--- START ---

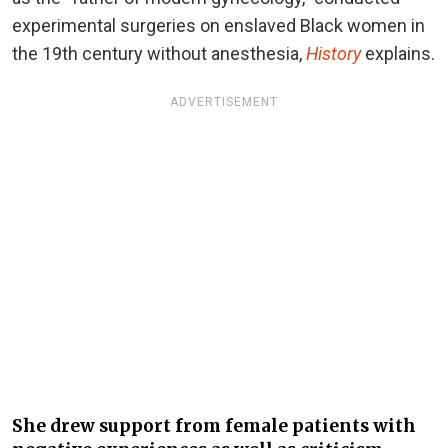
experimental surgeries on enslaved Black women in
the 19th century without anesthesia,
History
explains.
ADVERTISEMENT
She drew support from female patients with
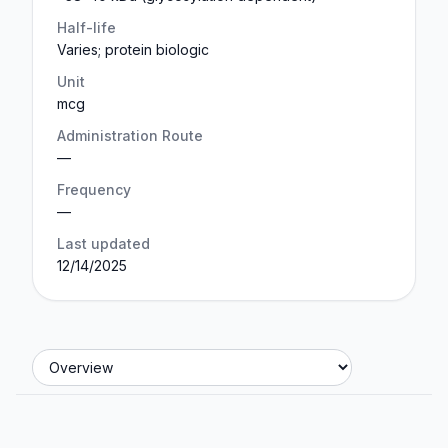
Half-life
Varies; protein biologic
Unit
mcg
Administration Route
—
Frequency
—
Last updated
12/14/2025
Jump to section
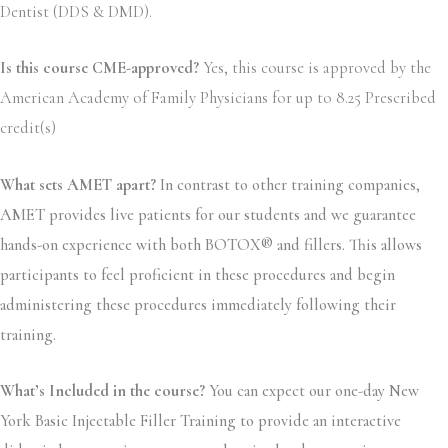
Dentist (DDS & DMD).
Is this course CME-approved?
Yes, this course is approved by the
American Academy of Family Physicians for up to 8.25 Prescribed
credit(s)
What sets AMET apart?
In contrast to other training companies,
AMET provides live patients for our students and we guarantee
hands-on experience with both BOTOX® and fillers. This allows
participants to feel proficient in these procedures and begin
administering these procedures immediately following their
training.
What’s Included in the course?
You can expect our one-day New
York Basic Injectable Filler Training to provide an interactive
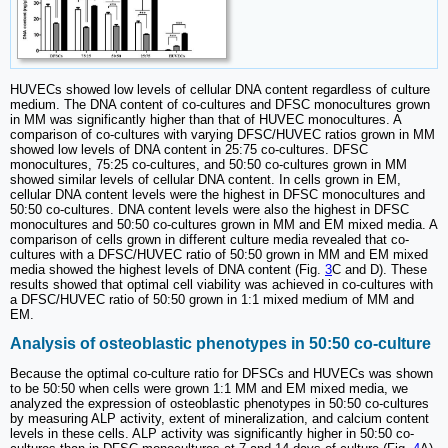
HUVECs showed low levels of cellular DNA content regardless of culture
medium. The DNA content of co-cultures and DFSC monocultures grown
in MM was significantly higher than that of HUVEC monocultures. A
comparison of co-cultures with varying DFSC/HUVEC ratios grown in MM
showed low levels of DNA content in 25:75 co-cultures. DFSC
monocultures, 75:25 co-cultures, and 50:50 co-cultures grown in MM
showed similar levels of cellular DNA content. In cells grown in EM,
cellular DNA content levels were the highest in DFSC monocultures and
50:50 co-cultures. DNA content levels were also the highest in DFSC
monocultures and 50:50 co-cultures grown in MM and EM mixed media. A
comparison of cells grown in different culture media revealed that co-
cultures with a DFSC/HUVEC ratio of 50:50 grown in MM and EM mixed
media showed the highest levels of DNA content (Fig.
3
C and D). These
results showed that optimal cell viability was achieved in co-cultures with
a DFSC/HUVEC ratio of 50:50 grown in 1:1 mixed medium of MM and
EM.
Analysis of osteoblastic phenotypes in 50:50 co-culture
Because the optimal co-culture ratio for DFSCs and HUVECs was shown
to be 50:50 when cells were grown 1:1 MM and EM mixed media, we
analyzed the expression of osteoblastic phenotypes in 50:50 co-cultures
by measuring ALP activity, extent of mineralization, and calcium content
levels in these cells. ALP activity was significantly higher in 50:50 co-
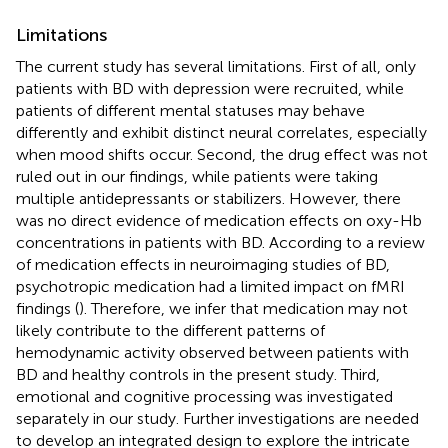
Limitations
The current study has several limitations. First of all, only
patients with BD with depression were recruited, while
patients of different mental statuses may behave
differently and exhibit distinct neural correlates, especially
when mood shifts occur. Second, the drug effect was not
ruled out in our findings, while patients were taking
multiple antidepressants or stabilizers. However, there
was no direct evidence of medication effects on oxy-Hb
concentrations in patients with BD. According to a review
of medication effects in neuroimaging studies of BD,
psychotropic medication had a limited impact on fMRI
findings (
). Therefore, we infer that medication may not
likely contribute to the different patterns of
hemodynamic activity observed between patients with
BD and healthy controls in the present study. Third,
emotional and cognitive processing was investigated
separately in our study. Further investigations are needed
to develop an integrated design to explore the intricate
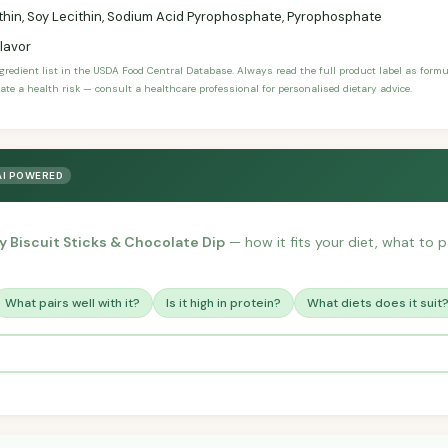
thin, Soy Lecithin, Sodium Acid Pyrophosphate, Pyrophosphate
Flavor
ngredient list in the USDA Food Central Database. Always read the full product label as form
ate a health risk — consult a healthcare professional for personalised dietary advice.
AI POWERED
 Biscuit Sticks & Chocolate Dip
— how it fits your diet, what to pa
What pairs well with it?
Is it high in protein?
What diets does it suit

--- END ---

EXERCISE: Every record above must be copied exactly; none of the pictures belong in the copy.

EXPECTED ANSWER:
experimental surgeries on enslaved Black women in
the 19th century without anesthesia,
History
explains.
ADVERTISEMENT
She drew support from female patients with
Half-life
Varies; protein biologic
Unit
mcg
Administration Route
—
Frequency
—
Last updated
12/14/2025
Jump to section
Dentist (DDS & DMD).
Is this course CME-approved?
Yes, this course is approved by the
American Academy of Family Physicians for up to 8.25 Prescribed
credit(s)
What sets AMET apart?
In contrast to other training companies,
AMET provides live patients for our students and we guarantee
hands-on experience with both BOTOX® and fillers. This allows
participants to feel proficient in these procedures and begin
administering these procedures immediately following their
training.
What’s Included in the course?
You can expect our one-day New
York Basic Injectable Filler Training to provide an interactive
HUVECs showed low levels of cellular DNA content regardless of culture
medium. The DNA content of co-cultures and DFSC monocultures grown
in MM was significantly higher than that of HUVEC monocultures. A
comparison of co-cultures with varying DFSC/HUVEC ratios grown in MM
showed low levels of DNA content in 25:75 co-cultures. DFSC
monocultures, 75:25 co-cultures, and 50:50 co-cultures grown in MM
showed similar levels of cellular DNA content. In cells grown in EM,
cellular DNA content levels were the highest in DFSC monocultures and
50:50 co-cultures. DNA content levels were also the highest in DFSC
monocultures and 50:50 co-cultures grown in MM and EM mixed media. A
comparison of cells grown in different culture media revealed that co-
cultures with a DFSC/HUVEC ratio of 50:50 grown in MM and EM mixed
media showed the highest levels of DNA content (Fig.
3
C and D). These
results showed that optimal cell viability was achieved in co-cultures with
a DFSC/HUVEC ratio of 50:50 grown in 1:1 mixed medium of MM and
EM.
Analysis of osteoblastic phenotypes in 50:50 co-culture
Because the optimal co-culture ratio for DFSCs and HUVECs was shown
to be 50:50 when cells were grown 1:1 MM and EM mixed media, we
analyzed the expression of osteoblastic phenotypes in 50:50 co-cultures
by measuring ALP activity, extent of mineralization, and calcium content
levels in these cells. ALP activity was significantly higher in 50:50 co-
Limitations
The current study has several limitations. First of all, only
patients with BD with depression were recruited, while
patients of different mental statuses may behave
differently and exhibit distinct neural correlates, especially
when mood shifts occur. Second, the drug effect was not
ruled out in our findings, while patients were taking
multiple antidepressants or stabilizers. However, there
was no direct evidence of medication effects on oxy-Hb
concentrations in patients with BD. According to a review
of medication effects in neuroimaging studies of BD,
psychotropic medication had a limited impact on fMRI
findings (
). Therefore, we infer that medication may not
likely contribute to the different patterns of
hemodynamic activity observed between patients with
BD and healthy controls in the present study. Third,
emotional and cognitive processing was investigated
separately in our study. Further investigations are needed
to develop an integrated design to explore the intricate
thin, Soy Lecithin, Sodium Acid Pyrophosphate, Pyrophosphate
Flavor
ngredient list in the USDA Food Central Database. Always read the full product label as form
ate a health risk — consult a healthcare professional for personalised dietary advice.
AI POWERED
 Biscuit Sticks & Chocolate Dip
— how it fits your diet, what to pa
What pairs well with it?
Is it high in protein?
What diets does it suit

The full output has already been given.